Normal stars are in hydrostatic equilibrium, a density where the inward force exerted by gravity and the outward force exerted by the pressure of the hot plasma are balanced. In a dark star the situation would be similar, except the heat would be generated by DM annihilation rather than fusion (the heat from annihilation would keep the star too "puffy" to reach the core pressure and temperature required for fusion.


> Similarly, wouldn’t the particles in the star be on various elliptical trajectories and not collapse?

That's a common misunderstanding. Orbits around many bodies do not work that way, and the particles exchanging momentum so they collide or escape the cloud is normal.
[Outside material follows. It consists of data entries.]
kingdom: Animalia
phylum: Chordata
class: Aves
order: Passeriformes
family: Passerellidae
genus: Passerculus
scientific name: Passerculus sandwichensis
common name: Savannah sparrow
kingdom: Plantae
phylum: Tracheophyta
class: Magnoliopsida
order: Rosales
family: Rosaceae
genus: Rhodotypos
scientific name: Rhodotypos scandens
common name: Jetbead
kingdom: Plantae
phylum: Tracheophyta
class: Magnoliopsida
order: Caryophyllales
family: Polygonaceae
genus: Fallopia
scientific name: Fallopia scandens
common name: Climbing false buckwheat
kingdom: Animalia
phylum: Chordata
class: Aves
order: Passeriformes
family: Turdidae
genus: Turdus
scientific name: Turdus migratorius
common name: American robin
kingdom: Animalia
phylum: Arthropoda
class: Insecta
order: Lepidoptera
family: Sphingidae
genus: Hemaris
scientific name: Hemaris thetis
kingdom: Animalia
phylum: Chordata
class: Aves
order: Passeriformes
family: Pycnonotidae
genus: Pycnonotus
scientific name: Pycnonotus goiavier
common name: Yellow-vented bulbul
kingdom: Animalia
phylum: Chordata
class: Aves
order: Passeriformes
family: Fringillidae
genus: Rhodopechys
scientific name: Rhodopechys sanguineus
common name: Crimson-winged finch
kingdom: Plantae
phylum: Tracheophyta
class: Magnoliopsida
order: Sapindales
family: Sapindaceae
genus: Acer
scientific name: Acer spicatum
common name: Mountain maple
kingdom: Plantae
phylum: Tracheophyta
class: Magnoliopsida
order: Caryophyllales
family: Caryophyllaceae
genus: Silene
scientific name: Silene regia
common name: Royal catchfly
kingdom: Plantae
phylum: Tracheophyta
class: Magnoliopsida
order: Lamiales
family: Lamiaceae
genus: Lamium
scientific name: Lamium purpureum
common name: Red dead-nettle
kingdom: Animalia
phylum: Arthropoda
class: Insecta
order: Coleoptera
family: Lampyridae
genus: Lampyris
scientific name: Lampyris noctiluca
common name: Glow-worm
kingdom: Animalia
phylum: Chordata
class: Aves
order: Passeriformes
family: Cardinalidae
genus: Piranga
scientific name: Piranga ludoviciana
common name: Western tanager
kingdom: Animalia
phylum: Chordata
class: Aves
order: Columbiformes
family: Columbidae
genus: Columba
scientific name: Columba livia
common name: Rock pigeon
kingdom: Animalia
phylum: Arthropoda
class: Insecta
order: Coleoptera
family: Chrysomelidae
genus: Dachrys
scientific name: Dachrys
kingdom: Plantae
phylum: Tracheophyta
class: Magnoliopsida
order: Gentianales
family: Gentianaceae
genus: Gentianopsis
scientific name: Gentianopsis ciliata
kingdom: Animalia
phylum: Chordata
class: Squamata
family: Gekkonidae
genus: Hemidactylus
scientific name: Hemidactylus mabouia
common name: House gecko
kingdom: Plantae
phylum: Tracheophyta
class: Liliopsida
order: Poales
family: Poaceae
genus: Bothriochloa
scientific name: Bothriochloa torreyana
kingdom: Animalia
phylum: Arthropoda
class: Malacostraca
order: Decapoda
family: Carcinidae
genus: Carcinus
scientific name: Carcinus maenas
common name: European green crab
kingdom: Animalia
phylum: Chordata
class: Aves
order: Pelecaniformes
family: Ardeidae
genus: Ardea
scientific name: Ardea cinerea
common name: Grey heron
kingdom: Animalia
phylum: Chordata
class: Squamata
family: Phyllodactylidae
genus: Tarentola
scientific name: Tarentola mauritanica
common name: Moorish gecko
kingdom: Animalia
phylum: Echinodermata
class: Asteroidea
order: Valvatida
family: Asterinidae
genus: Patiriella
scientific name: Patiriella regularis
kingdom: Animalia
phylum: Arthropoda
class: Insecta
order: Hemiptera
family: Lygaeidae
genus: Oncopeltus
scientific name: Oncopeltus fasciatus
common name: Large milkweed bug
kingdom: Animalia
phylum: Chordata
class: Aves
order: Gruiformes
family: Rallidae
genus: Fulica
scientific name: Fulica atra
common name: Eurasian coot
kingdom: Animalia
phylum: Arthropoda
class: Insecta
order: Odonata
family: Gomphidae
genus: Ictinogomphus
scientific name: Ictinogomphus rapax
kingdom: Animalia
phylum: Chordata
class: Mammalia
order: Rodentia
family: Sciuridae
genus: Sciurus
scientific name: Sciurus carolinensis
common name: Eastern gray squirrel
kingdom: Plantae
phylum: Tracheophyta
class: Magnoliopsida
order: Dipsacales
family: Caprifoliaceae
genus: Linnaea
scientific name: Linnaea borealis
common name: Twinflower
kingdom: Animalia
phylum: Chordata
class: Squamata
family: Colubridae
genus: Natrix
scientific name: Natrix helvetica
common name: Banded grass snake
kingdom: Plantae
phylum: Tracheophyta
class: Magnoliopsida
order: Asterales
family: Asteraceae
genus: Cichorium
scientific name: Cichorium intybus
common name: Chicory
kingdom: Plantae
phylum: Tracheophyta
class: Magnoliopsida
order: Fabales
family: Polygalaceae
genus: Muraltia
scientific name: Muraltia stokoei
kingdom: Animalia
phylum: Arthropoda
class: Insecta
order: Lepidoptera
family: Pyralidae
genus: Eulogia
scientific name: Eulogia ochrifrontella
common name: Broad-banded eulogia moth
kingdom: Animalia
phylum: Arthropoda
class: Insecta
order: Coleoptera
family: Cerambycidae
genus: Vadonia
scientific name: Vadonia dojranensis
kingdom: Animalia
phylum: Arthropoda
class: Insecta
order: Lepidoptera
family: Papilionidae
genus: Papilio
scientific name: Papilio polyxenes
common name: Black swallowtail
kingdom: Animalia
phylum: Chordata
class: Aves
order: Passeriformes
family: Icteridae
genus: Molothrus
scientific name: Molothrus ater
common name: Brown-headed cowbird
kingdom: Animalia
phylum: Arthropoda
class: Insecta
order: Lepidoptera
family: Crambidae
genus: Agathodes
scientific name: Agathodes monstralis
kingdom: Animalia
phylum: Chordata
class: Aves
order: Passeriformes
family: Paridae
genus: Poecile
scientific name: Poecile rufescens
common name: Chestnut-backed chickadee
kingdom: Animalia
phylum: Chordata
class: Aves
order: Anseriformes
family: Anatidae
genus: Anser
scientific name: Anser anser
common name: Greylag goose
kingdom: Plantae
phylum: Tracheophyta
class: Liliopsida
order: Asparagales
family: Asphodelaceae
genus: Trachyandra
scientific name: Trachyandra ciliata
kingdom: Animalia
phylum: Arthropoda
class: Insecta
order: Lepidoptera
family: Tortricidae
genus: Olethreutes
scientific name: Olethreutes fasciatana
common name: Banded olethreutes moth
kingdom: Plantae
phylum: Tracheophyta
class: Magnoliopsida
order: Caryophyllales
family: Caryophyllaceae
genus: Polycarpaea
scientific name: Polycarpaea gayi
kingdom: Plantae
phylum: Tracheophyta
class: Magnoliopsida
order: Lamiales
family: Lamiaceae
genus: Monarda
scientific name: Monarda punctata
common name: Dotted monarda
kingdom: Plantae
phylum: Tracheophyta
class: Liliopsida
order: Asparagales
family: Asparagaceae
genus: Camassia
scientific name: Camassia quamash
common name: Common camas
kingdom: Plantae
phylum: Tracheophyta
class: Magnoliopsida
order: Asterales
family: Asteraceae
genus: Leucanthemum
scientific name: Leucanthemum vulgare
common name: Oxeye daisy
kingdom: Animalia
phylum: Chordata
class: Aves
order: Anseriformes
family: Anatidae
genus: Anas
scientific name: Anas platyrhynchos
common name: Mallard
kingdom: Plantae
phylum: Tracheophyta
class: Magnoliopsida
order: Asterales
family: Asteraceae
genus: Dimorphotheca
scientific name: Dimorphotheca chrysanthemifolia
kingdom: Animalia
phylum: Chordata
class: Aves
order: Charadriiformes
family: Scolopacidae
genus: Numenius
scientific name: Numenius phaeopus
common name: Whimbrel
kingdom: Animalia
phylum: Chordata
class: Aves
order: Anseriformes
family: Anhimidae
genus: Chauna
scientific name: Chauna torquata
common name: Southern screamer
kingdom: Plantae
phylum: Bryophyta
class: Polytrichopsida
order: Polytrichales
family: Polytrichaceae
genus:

You're forgetting about friction. A diffuse cloud is eventually going to become tighter and tighter as gravity draws it together and the individual orbiting particles within that cloud lose momentum from hitting each other.


Well, they say the DS would also have a decent amount of baryonic matter in it - some diffuse hydrogen and helium. If the pressure from the annihilations pushes the hydrogen and helium outwards, that could create some outward gravity to pull on the dark matter, right? Wait, except the outward gravitational pull inside of a hollow shell is zero because it all cancels.

Would there even be friction though? It sounds like the only interactions these hypothetical particles have is gravity and annihilation.


Yes, no friction for the DM particles. WIMP DM cannot collapse by shedding kinetic energy as heat like visible matter can. Thus the dark matter halos around galaxies. But gravity would still cause there to be a higher average density of DM inside and near the dark star (or indeed a modern-day galaxy) than far away from any massive objects.


>Yes, no friction for the DM particles

Chandrasekhar dynamical friction?

https://en.wikipedia.org/wiki/Dynamical_friction


> If the pressure from the annihilations pushes the hydrogen and helium outwards, that could create some outward gravity to pull on the dark matter, right?

But it's not on net being pushed outwards. It's in equilibrium. The outward push is on average exactly canceled out by the baryonic matter falling inwards due to friction. If it weren't, then everything would get either denser/sparser until equilibrium were regained. The point is that the forces are working in such a way as to maintain a stable equilibrium, like in normal stars.